According to the EICAS methodology, the control system design of a plant is carried out in two steps, starting from the requirement specifications:

Plant modelling

For what concerns the control system design, the dynamic behaviour of the plant has to be described by a mathematical model belonging to the class of the dynamic systems.

The plant description through such mathematical model is always only an approximation of the reality, which can neither perfectly nor completely be described through a mathematical model.

Therefore, because of the unavoidable approximation the model must be oriented toward the design of the specific control system one intends to implement, with the aim of grasping those aspects of the plant dynamics which are significant in view of the design to be carried out, and the knowledge of which is essential for reaching the established requirements.

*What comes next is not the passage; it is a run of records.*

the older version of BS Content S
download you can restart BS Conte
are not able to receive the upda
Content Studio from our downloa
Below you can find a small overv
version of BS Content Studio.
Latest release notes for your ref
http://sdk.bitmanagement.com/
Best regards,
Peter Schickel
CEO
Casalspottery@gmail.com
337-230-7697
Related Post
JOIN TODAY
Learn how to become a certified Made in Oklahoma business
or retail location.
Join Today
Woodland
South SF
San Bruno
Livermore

As a consequence the mathematical model to be used for describing the dynamic behaviour of the plant will depend not only on the plant itself, but also on the performance requirements of the plant to be designed.

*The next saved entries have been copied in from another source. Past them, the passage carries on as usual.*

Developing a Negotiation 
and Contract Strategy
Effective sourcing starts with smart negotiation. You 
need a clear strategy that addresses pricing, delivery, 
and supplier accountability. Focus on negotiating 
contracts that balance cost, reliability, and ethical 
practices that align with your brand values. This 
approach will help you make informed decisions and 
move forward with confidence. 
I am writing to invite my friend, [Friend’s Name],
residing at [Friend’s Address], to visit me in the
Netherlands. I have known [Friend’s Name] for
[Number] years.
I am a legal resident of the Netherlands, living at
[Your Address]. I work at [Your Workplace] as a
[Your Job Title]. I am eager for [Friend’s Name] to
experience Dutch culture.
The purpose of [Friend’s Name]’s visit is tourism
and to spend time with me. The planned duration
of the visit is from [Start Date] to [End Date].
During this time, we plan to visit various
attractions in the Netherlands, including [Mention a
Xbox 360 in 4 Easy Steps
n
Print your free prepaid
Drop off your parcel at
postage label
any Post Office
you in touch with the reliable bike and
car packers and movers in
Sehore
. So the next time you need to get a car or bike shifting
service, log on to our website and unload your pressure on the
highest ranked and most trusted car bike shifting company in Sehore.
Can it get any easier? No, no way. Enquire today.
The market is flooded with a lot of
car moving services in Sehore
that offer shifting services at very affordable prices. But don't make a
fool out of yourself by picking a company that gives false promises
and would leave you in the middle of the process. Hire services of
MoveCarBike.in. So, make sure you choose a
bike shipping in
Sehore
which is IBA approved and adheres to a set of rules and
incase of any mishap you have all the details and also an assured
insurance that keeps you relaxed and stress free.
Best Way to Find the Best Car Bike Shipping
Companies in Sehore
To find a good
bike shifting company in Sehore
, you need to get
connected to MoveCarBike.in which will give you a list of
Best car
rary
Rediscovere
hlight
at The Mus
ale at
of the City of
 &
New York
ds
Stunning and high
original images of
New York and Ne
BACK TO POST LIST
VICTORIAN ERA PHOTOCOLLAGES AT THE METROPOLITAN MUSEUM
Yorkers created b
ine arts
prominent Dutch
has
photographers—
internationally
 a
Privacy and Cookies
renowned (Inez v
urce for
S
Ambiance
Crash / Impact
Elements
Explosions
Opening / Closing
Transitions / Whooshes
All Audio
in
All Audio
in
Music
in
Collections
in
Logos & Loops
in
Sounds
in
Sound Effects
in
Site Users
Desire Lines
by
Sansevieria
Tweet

Given a plant and the control requirement specifications it does not and it can not exist (for what will be said later) any general rule defining how to build the corresponding mathematical model and enabling (even only in theory) to build it automatically. In fact any rule should have as a prerequisite the knowledge of the plant to be modelled, therefore it could be only approximate, so in order to be useful it should be oriented toward the model objectives, that is toward the design of the specified control system. Consequently it should be  necessary to start from a plant model which must – as an hypothesis – include with sufficient accuracy all information needed for the control design and for that reason gives an exhaustive description of all above mentioned aspects of interest. In other words for building the model required by the control design one should start from a model given a priori which - by hypothesis – should be fit for the control design: to prove the thesis one should assume the hypothesis that the thesis be true! Then the above general rule can not exist.

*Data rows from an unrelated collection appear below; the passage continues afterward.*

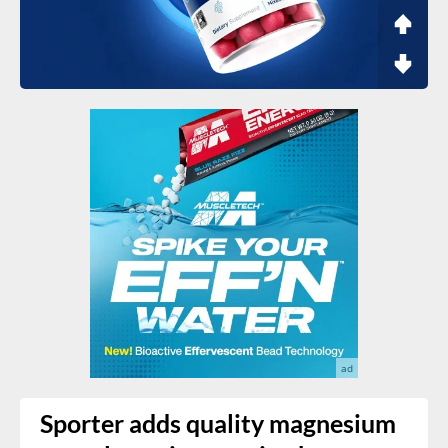
Sporter adds quality magnesium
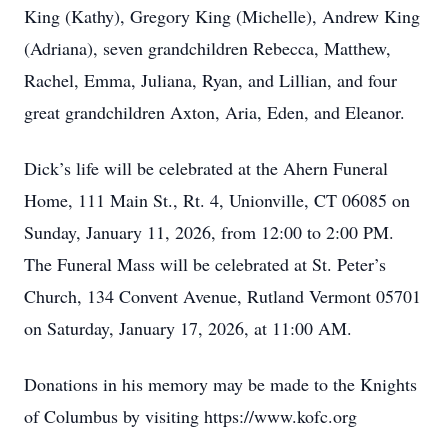
King (Kathy), Gregory King (Michelle), Andrew King
(Adriana), seven grandchildren Rebecca, Matthew,
Rachel, Emma, Juliana, Ryan, and Lillian, and four
great grandchildren Axton, Aria, Eden, and Eleanor.
Dick’s life will be celebrated at the Ahern Funeral
Home, 111 Main St., Rt. 4, Unionville, CT 06085 on
Sunday, January 11, 2026, from 12:00 to 2:00 PM.
The Funeral Mass will be celebrated at St. Peter’s
Church, 134 Convent Avenue, Rutland Vermont 05701
on Saturday, January 17, 2026, at 11:00 AM.
Donations in his memory may be made to the Knights
of Columbus by visiting https://www.kofc.org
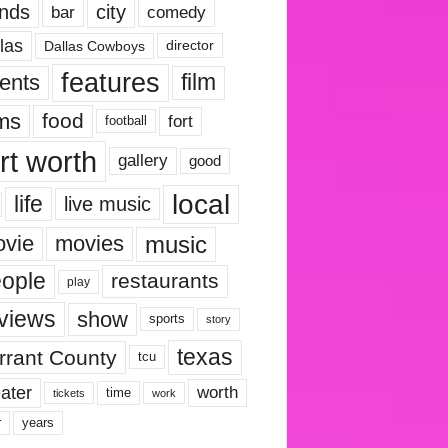
nds
city
comedy
bar
las
Dallas Cowboys
director
features
ents
film
lms
food
fort
football
rt worth
gallery
good
local
life
live music
music
vie
movies
ople
restaurants
play
views
show
sports
story
texas
rrant County
tcu
ater
worth
time
tickets
work
years
r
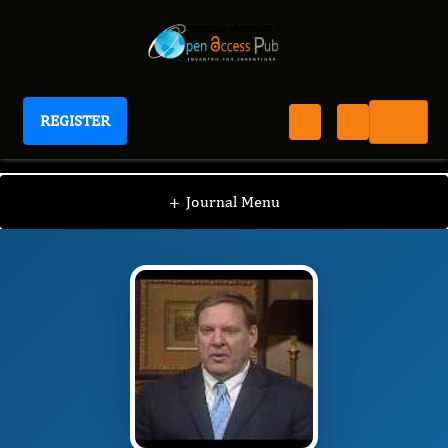
REGISTER
Journal of Endocrinology And Hormones
JEH
Editorial Board
/
/
Stan Block
+
Journal Menu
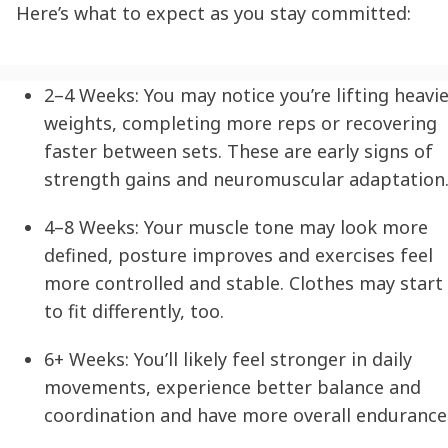
Here’s what to expect as you stay committed:
2–4 Weeks:
You may notice you’re lifting heavi
weights, completing more reps or recovering
faster between sets. These are early signs of
strength gains and neuromuscular adaptation
4–8 Weeks:
Your muscle tone may look more
defined, posture improves and exercises feel
more controlled and stable. Clothes may start
to fit differently, too.
6+ Weeks:
You’ll likely feel stronger in daily
movements, experience better balance and
coordination and have more overall endurance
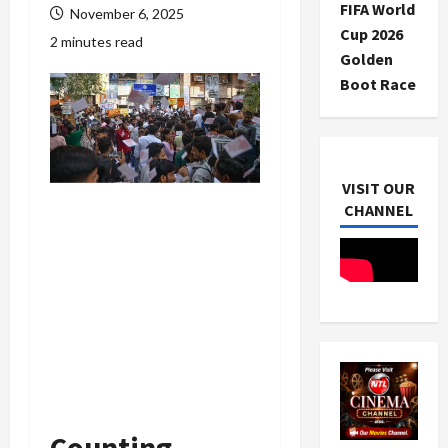
FIFA World
November 6, 2025
Cup 2026
2 minutes read
Golden
Boot Race
VISIT OUR
CHANNEL
Counting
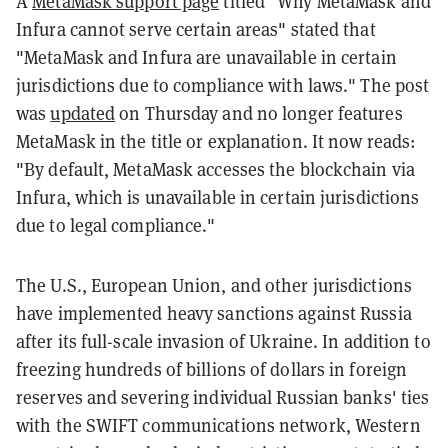
A
MetaMask support page
titled "Why MetaMask and
Infura cannot serve certain areas" stated that
"MetaMask and Infura are unavailable in certain
jurisdictions due to compliance with laws." The post
was
updated
on Thursday and no longer features
MetaMask in the title or explanation. It now reads:
"By default, MetaMask accesses the blockchain via
Infura, which is unavailable in certain jurisdictions
due to legal compliance."
The U.S., European Union, and other jurisdictions
have implemented heavy sanctions against Russia
after its full-scale invasion of Ukraine. In addition to
freezing hundreds of billions of dollars in foreign
reserves and severing individual Russian banks' ties
with the SWIFT communications network, Western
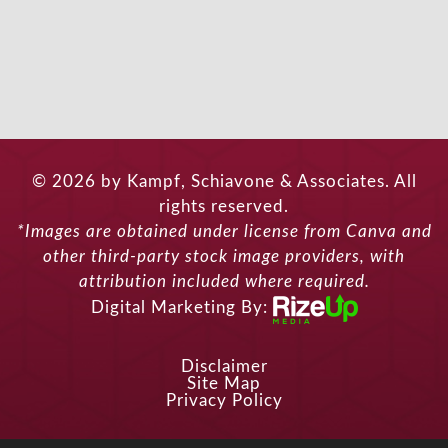
© 2026 by Kampf, Schiavone & Associates. All
rights reserved.
*Images are obtained under license from Canva and
other third-party stock image providers, with
attribution included where required.
Digital Marketing By:
Disclaimer
Site Map
Privacy Policy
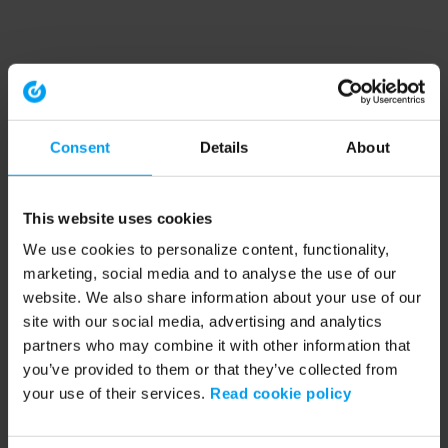
Consent
Details
About
This website uses cookies
We use cookies to personalize content, functionality,
marketing, social media and to analyse the use of our
website. We also share information about your use of our
site with our social media, advertising and analytics
partners who may combine it with other information that
you’ve provided to them or that they’ve collected from
your use of their services.
Read cookie policy
Application error: a client-side exception has occurred (see the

In conclusion, it is the designer who – on the grounds of his experience and knowledge of the plant, which is not necessarily transferred into a mathematical model – decides at his own risk that a given dynamic model defined by a finite set of parameters  (whose values might still have to be estimated) is fit for being taken as the foundation of a control system design aiming at the pre-established performance.

Control Design

After having chosen the approximate model, the control design follows the automatic control theory, taking into account the uncertainty of the plant representation through the model.

The control design in presence of uncertainty is tackled through  two different methodological approaches.

The most widespread one requires that the control be set up in-field. In this approach the model is used for a first attempt of the design.

The final control design is carried out experimentally: in this way the problem of the inherent model uncertainty is overcome.

The other one, the EICAS approach, follows a methodology, which is theoretically founded and was tested over years through several projects: it implements a control system with guaranteed performance within the uncertainty range of the model.

As a consequence what is performed is a true design according to the engineering significance of the word.

If the design has been carried out in the proper way and the control system is implemented in compliance with the project, the control system must operate fulfilling the design requirements without requiring any experimental adaptation.